District of Columbia Man Sentenced to 15 Years in Prison for Sexually Abusing Minor
Pattern of Abuse Began When Girl Was 13
WASHINGTON – Jerome J. Simmons, 35, of Washington, D.C., was sentenced today to a 15-year prison term for sexually abusing an under-aged girl, announced U.S. Attorney Matthew M. Graves and Robert J. Contee III, Chief of the Metropolitan Police Department (MPD).
Simmons pleaded guilty in October 2021, in the Superior Court of the District of Columbia, to a charge of first-degree child sexual abuse with aggravating circumstances. He was sentenced by the Honorable Marisa J. Demeo. Following completion of his prison term, Simmons will be placed on five years of supervised release. He also will be required to register as a sex offender for 10 years following his release from prison.

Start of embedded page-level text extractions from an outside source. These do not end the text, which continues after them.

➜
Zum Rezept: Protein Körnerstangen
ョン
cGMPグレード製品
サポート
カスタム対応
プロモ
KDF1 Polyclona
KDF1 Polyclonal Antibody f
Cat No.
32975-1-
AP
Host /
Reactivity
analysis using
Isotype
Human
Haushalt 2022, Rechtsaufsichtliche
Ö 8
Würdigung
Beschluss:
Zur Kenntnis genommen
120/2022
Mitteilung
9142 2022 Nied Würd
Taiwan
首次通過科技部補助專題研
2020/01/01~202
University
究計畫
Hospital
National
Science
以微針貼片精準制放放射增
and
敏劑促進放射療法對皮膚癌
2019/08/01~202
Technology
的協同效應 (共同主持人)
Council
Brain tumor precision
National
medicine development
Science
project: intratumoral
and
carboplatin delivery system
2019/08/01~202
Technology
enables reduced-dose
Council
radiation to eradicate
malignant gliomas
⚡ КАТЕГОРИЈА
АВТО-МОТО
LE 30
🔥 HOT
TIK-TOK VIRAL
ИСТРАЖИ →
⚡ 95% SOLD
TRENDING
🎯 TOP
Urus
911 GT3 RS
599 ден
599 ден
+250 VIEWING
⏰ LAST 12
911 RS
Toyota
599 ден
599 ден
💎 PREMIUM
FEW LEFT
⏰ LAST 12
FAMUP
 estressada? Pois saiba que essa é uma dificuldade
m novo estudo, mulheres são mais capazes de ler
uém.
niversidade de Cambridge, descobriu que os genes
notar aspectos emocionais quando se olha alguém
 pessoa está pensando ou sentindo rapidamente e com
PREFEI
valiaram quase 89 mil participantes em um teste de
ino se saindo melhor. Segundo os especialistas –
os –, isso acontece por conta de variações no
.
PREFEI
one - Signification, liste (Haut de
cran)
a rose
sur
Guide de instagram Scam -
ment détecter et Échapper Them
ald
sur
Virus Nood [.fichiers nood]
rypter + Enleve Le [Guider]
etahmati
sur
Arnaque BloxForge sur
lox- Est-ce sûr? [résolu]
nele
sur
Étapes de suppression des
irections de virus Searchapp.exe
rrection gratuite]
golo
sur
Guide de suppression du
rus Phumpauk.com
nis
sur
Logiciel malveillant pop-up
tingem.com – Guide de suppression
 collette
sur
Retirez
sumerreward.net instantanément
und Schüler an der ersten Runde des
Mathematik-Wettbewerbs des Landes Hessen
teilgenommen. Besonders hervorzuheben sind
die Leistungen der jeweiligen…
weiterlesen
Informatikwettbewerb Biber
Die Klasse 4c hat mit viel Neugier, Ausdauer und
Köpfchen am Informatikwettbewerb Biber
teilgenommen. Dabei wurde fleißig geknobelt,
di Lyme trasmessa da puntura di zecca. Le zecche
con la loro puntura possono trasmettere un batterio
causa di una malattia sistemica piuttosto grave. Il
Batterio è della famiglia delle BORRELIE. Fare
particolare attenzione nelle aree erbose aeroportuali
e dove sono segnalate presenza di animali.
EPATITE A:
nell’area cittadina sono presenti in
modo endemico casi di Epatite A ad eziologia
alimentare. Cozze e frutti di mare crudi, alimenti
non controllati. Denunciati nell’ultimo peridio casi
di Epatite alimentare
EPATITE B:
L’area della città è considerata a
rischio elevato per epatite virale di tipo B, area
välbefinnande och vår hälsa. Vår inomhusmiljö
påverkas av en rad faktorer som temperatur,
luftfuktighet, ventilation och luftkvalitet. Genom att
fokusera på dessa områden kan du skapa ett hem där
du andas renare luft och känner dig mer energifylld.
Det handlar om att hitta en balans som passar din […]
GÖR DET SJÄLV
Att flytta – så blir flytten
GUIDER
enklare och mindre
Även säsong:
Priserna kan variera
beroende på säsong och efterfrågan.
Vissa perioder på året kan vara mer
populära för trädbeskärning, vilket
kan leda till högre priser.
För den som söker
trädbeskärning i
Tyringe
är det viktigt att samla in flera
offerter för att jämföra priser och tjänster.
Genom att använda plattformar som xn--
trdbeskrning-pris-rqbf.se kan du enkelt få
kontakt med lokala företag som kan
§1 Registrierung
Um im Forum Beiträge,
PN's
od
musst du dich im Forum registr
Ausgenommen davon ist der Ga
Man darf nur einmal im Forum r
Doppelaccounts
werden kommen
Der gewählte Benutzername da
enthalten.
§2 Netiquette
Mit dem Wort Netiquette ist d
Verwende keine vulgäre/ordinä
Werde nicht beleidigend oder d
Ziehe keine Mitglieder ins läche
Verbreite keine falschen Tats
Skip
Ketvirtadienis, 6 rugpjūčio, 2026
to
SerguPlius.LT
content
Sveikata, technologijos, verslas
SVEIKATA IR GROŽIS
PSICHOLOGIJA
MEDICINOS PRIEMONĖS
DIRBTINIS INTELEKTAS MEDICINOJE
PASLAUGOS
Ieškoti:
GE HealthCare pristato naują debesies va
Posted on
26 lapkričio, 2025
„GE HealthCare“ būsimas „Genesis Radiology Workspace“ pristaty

According to court documents, Simmons was in a romantic relationship with the victim’s mother. In December 2020, when the girl was 14, she told authorities that Simmons sexually abused her on multiple occasions in Southeast Washington when she was 13 and 14. A subsequent investigation determined that Simmons began grooming her for abuse when she was 13 by giving her a cellphone and texting her on it. After providing the cellphone, he asked her to send pictures of her body to him and then they had explicit video calls. This conduct, in turn, escalated to hands-on abuse. In a search of the defendant’s cellphone, police discovered graphic photos and videos depicting the victim.

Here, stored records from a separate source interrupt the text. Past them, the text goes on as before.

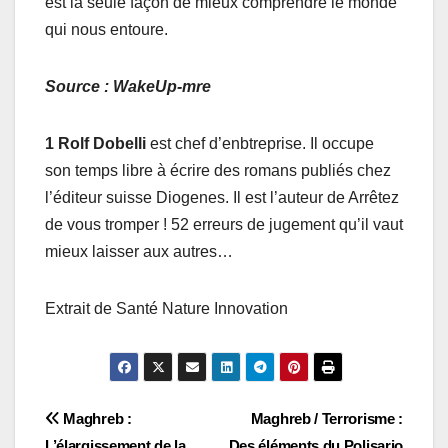
est la seule façon de mieux comprendre le monde
qui nous entoure.
Source : WakeUp-mre
1
Rolf Dobelli
est chef d’enbtreprise. Il occupe
son temps libre à écrire des romans publiés chez
l’éditeur suisse Diogenes. Il est l’auteur de Arrêtez
de vous tromper ! 52 erreurs de jugement qu’il vaut
mieux laisser aux autres…
Extrait de Santé Nature Innovation
Navigation
Maghreb :
Maghreb / Terrorisme :
L’élargissement de la
Des éléments du Polisario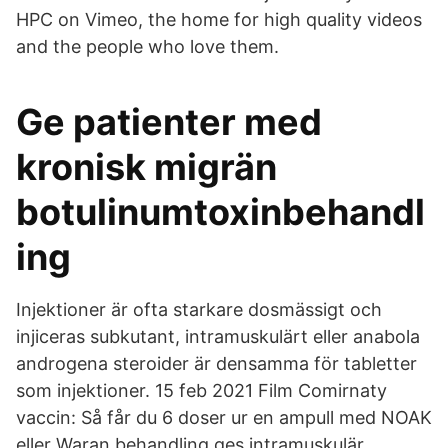
HPC on Vimeo, the home for high quality videos
and the people who love them.
Ge patienter med
kronisk migrän
botulinumtoxinbehandl
ing
Injektioner är ofta starkare dosmässigt och
injiceras subkutant, intramuskulärt eller anabola
androgena steroider är densamma för tabletter
som injektioner. 15 feb 2021 Film Comirnaty
vaccin: Så får du 6 doser ur en ampull med NOAK
eller Waran behandling ges intramuskulär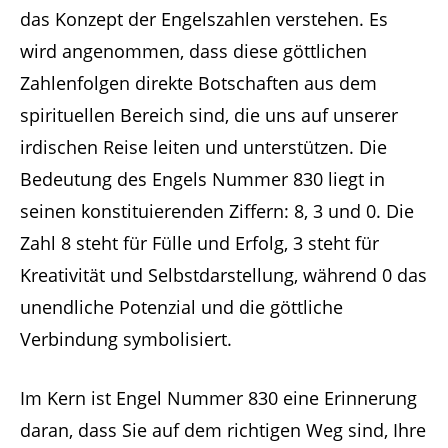
das Konzept der Engelszahlen verstehen. Es
wird angenommen, dass diese göttlichen
Zahlenfolgen direkte Botschaften aus dem
spirituellen Bereich sind, die uns auf unserer
irdischen Reise leiten und unterstützen. Die
Bedeutung des Engels Nummer 830 liegt in
seinen konstituierenden Ziffern: 8, 3 und 0. Die
Zahl 8 steht für Fülle und Erfolg, 3 steht für
Kreativität und Selbstdarstellung, während 0 das
unendliche Potenzial und die göttliche
Verbindung symbolisiert.
Im Kern ist Engel Nummer 830 eine Erinnerung
daran, dass Sie auf dem richtigen Weg sind, Ihre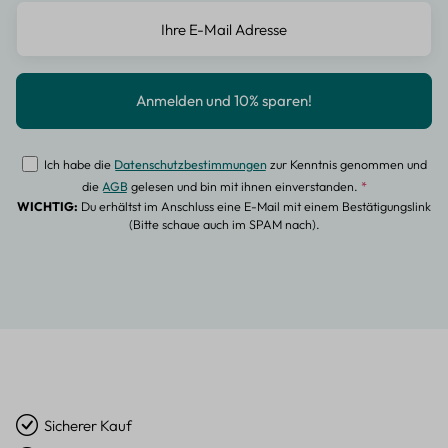
Ich habe die
Datenschutzbestimmungen
zur Kenntnis genommen und
die
AGB
gelesen und bin mit ihnen einverstanden.
*
WICHTIG:
Du erhältst im Anschluss eine E-Mail mit einem Bestätigungslink
(Bitte schaue auch im SPAM nach).
Sicherer Kauf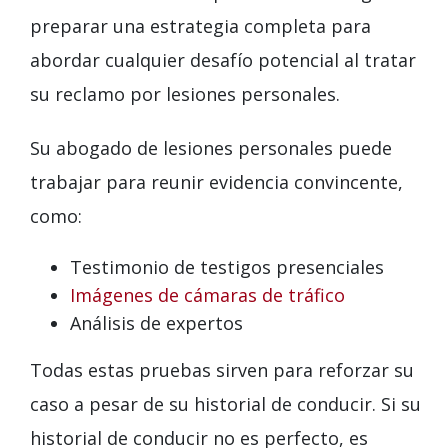
preparar una estrategia completa para
abordar cualquier desafío potencial al tratar
su reclamo por lesiones personales.
Su abogado de lesiones personales puede
trabajar para reunir evidencia convincente,
como:
Testimonio de testigos presenciales
Imágenes de cámaras de tráfico
Análisis de expertos
Todas estas pruebas sirven para reforzar su
caso a pesar de su historial de conducir. Si su
historial de conducir no es perfecto, es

Simmons was arrested on Dec. 26, 2020, soon after the girl made the disclosures. He has been detained ever since.
In announcing the sentence, U.S. Attorney Graves and Chief Contee commended the work of those who investigated the case from the Metropolitan Police Department. They also expressed appreciation for the efforts of those who worked on the case from the U.S. Attorney’s Office, including former Assistant U.S. Attorney Jason Feldman and Paralegal Specialist ReShawn Johnson. Finally, they commended the work of Assistant U.S. Attorney Elizabeth C. Kelley, who prosecuted the matter.